Il Vangelo di oggi ci ricorda che lo Spirito Santo
vive dentro di noi, e ci invita a coltivare la Sua presenza. Noi siamo suo
tempio, sua dimora, e così non possiamo dividere la casa dello Spirito con
ospiti non graditi al Signore. Gesù ci rassicura che “tutti i peccati saranno perdonati”. Ciò che non potrà essere
perdonato è solo il peccato contro lo Spirito Santo, che vuol dire non solo rifiutare il perdono di
Dio e la sua misericordia, ma anche disperare nella salvezza, non avere fiducia
che il Signore possa veramente salvarci. Questa è la bestemmia contro lo
Spirito Santo. Lo Spirito infatti continua a rendere testimonianza che Gesù è
il Signore, il Figlio di Dio, venuto a cancellare i peccati del mondo con la
sua morte e risurrezione. Il credente non deve, quindi, disperare e vivere
nella paura di non essere salvato. Ciò costituisce un affronto alla bontà di
Dio, che è Padre di infinita misericordia. Non dobbiamo neppure dar credito
alle tentazioni o agli scrupoli che possono tormentarci, e che ci fanno
dubitare di essere salvati. Nulla ti turbi ci ripete la sapienza di tanti
santi. Dio offre a tutti la salvezza e i mezzi per raggiungerla. Chi si dispera
rischia di rompere il rapporto di fiducia verso Dio, fornace ardente d’amore e
di misericordia.
Permettiamo
allora a Gesù di perdonarci e di inondarci del suo amore. Dio è un vero Padre. Se
ci rivolgiamo a Lui, Egli verrà incontro a noi e ci renderà uomini nuovi. Il
messaggio di oggi è allora quello della speranza: di fronte al peccato, non
dobbiamo mai pensare di essere perduti, ma dobbiamo essere sempre testimoni di una
nuova nascita nella grazia. Le letture di oggi ci ricordano che di fronte a Dio
anche il peggior peccatore, anche colui che dovesse avere l’anima in uno stato
di grande miseria spirituale, il Signore gli potrà ridonare la forza di rialzarsi.
Se il peccatore ricorre a Dio con tutto il cuore, troverà sempre un Padre
pronto ad accoglierlo.
Scoraggiarsi
e non avere speranza è purtroppo un atteggiamento oggi molto diffuso. Davanti
ai molti e gravi peccati che si vedono intorno a noi e si sentono in
televisione, sembra che la speranza debba essere svanita. Si trovano infatti tanti
cristiani sconsolati. La violenza che si vede tra i giovani, quella presente a
livello familiare, tra moglie e marito, tra i genitori e i figli, nella
società, e poi le guerre, il continuo commercio delle armi e la corruzione, sembrano
quasi far presagire che il male debba prevalere sul bene. Ma il cristiano è
chiamato ad essere sempre testimone di una speranza che non muore, anche se
naviga in acque tempestose e in mezzo a tante prove. E questa speranza nasce
dal sapere che Dio è un Dio fedele.
Papa
Francesco, nella sua Esortazione Apostolica Gaudete
et exsultate, ci dà questo suggerimento: non restate soli! “E’ tale il bombardamento che ci seduce che,
se siamo soli, troppo soli, facilmente perdiamo il senso della realtà, la
chiarezza interiore” (n. 140). “La
santificazione è un cammino comunitario, da fare a due a due”. (n. 141). “Condividere la Parola, e celebrare insieme
l’Eucaristia, ci rende più fratelli e ci trasforma, via via, in comunità santa
e missionaria” (n. 142). Qualche esegeta ha fatto notare come Eva venne
ingannata dal demonio proprio quando era sola.

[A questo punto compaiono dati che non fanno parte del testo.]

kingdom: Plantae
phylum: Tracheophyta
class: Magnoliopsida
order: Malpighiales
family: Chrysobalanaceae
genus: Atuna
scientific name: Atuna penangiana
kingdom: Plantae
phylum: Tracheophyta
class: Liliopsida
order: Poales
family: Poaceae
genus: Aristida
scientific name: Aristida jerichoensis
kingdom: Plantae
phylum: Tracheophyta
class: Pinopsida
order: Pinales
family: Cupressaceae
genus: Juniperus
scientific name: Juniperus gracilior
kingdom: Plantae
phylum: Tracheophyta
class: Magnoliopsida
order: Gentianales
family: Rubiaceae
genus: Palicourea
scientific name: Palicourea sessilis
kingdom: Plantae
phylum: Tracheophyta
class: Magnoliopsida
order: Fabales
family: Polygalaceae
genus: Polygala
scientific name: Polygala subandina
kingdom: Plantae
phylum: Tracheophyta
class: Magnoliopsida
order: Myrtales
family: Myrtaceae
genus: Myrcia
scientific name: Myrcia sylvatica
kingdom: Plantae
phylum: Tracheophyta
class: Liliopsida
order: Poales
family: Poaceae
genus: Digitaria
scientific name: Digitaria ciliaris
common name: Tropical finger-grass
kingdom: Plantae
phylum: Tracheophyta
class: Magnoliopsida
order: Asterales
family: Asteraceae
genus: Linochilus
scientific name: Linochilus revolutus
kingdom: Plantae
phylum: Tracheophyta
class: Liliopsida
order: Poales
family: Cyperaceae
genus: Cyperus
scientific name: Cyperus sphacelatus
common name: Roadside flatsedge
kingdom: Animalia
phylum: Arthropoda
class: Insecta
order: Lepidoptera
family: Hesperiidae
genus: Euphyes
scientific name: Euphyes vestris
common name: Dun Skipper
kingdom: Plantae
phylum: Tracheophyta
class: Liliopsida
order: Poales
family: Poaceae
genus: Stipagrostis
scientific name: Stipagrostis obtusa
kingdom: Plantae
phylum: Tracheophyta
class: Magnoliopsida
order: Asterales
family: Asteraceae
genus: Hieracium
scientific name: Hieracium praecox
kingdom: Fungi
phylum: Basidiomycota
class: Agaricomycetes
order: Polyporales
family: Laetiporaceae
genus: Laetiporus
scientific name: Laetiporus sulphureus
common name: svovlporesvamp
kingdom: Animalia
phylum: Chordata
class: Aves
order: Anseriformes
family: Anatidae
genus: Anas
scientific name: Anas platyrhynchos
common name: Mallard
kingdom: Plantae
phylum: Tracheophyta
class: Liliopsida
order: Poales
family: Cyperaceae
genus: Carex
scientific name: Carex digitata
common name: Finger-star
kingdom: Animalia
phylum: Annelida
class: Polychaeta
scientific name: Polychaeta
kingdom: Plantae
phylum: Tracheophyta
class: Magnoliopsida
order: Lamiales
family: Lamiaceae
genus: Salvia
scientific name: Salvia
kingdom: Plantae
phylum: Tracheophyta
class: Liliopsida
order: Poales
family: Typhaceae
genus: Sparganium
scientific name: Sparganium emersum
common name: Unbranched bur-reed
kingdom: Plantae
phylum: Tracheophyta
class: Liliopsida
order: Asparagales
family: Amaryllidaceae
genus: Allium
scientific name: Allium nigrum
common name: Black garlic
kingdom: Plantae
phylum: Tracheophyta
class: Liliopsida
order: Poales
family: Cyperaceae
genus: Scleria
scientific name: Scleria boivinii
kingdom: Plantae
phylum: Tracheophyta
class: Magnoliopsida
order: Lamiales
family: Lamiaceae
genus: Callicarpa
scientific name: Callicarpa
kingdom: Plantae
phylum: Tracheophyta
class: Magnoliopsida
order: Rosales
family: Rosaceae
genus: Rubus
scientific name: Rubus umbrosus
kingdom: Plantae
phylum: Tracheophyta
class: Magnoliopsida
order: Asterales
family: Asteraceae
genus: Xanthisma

Dice ancora Papa Francesco: “Dio volle santificare e salvare gli uomini
non individualmente e senza alcun legame tra loro, ma volle costituire un
popolo. Non esiste piena identità senza appartenenza a un popolo. Perciò
nessuno si salva da solo” (6). “Contro la tendenza all’individualismo, che
finisce per isolarci nella ricerca del benessere appartato dagli altri, il
nostro cammino di santificazione non può cessare di identificarsi con quel
desiderio di Gesù, che «tutti siano
una cosa sola; come tu, Padre sei in me e io in te» (Gv 17,21)” (n. 146).